Save The Robots delivers a highly infectious dosage of sliced and diced electronic mayhem merging leftfield rhythmic acrobatics that fans of mid-era Autechre, Richard Devine and Somatic Responses will certainly appreciate.
An expressive electronic assault of the senses
Dfaniks presents his second release with Errorgrid—following the Centipede EP from July 2020—and we agree with the description that Save The Robots is a “powerful 11 track album taking layered and explosive styles to the next level.” Little did we know about the Mexico City-born / New York-based musicians’ obsession with robotics as humanity struggles and continues to adapt to technological control. Save The Robots is an expressive electronic assault of the senses, to say the least.
Nonetheless, this album delivers an assortment of hard-hitting broken beats and shuffling rhythmic movements—akin to what Autechre achieved with Gantz Graf back in the day (Warp, 2002 to be precise)—but don’t let the many years between Gantz Graf and Save The Robots deter you from examining this album further. Each track is punctuated with attention to exquisite detail, slithering percussive jolts (“Skunk” is a prime example), and disjointed glitch bits and bytes smash together like a stellar collision. The opening cataclysmic and mechanical noises of “Replikka” sets the stage for these robotic monsters to take over the landscape. As the album progresses, one can find subdued melodies buried deep in its disheveled fabric—ref. “Artick Ghost” and the blissful “Nazguf” closing—and yet Dfaniks manages to create his own signature composed of tangled electronics, shapeshifting sonic debris, and carefully strewn sound design (ref. “272727” and “Teerator”).
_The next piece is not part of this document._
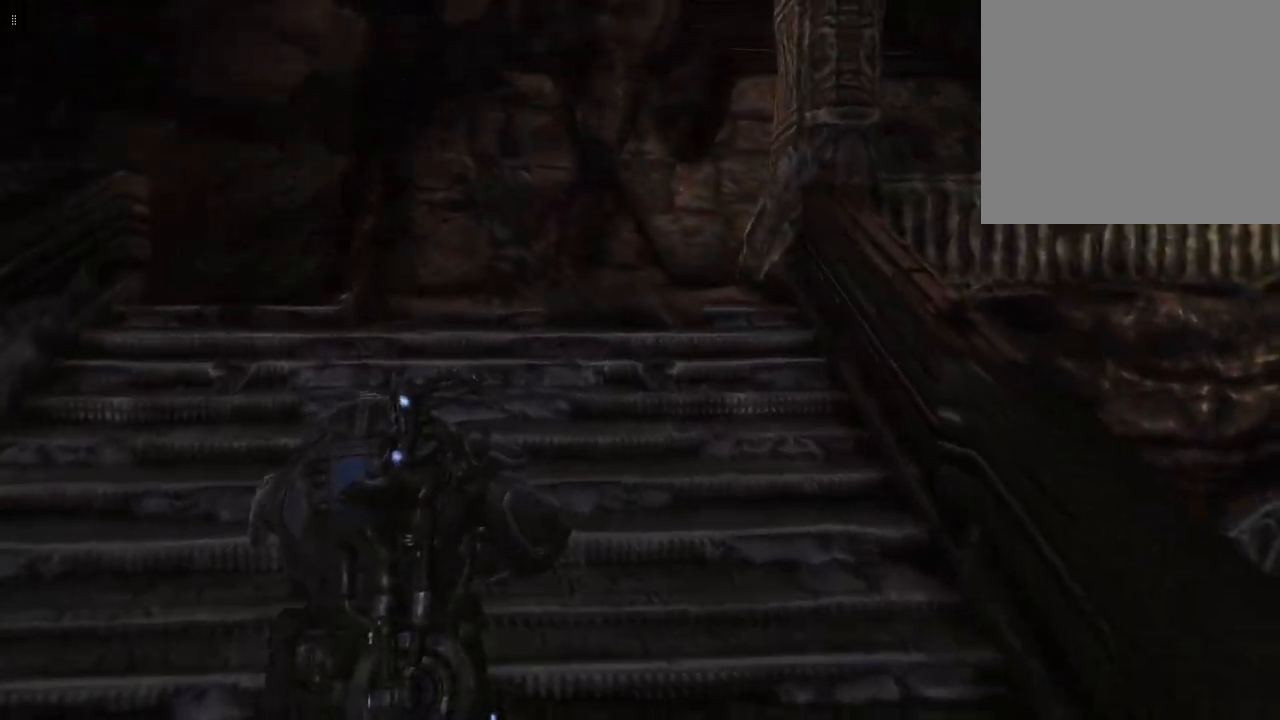
{"buttons": ["L1"], "left_stick": "up", "right_stick": "center", "events": [[283, "L1", "down"], [433, "left_stick", "up"]]}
Richard Devine influences can’t be ignored either—the abstract post-industrial modular soundscapes on tracks like the fantastic “Vrest,” “Koxxpflet,” and “Plastik Crisis” flicker about with utter precision.
Save The Robots delivers a highly infectious dosage of sliced and diced electronic mayhem merging leftfield rhythmic acrobatics that fans of mid-era Autechre, Richard Devine and Somatic Responses will certainly appreciate.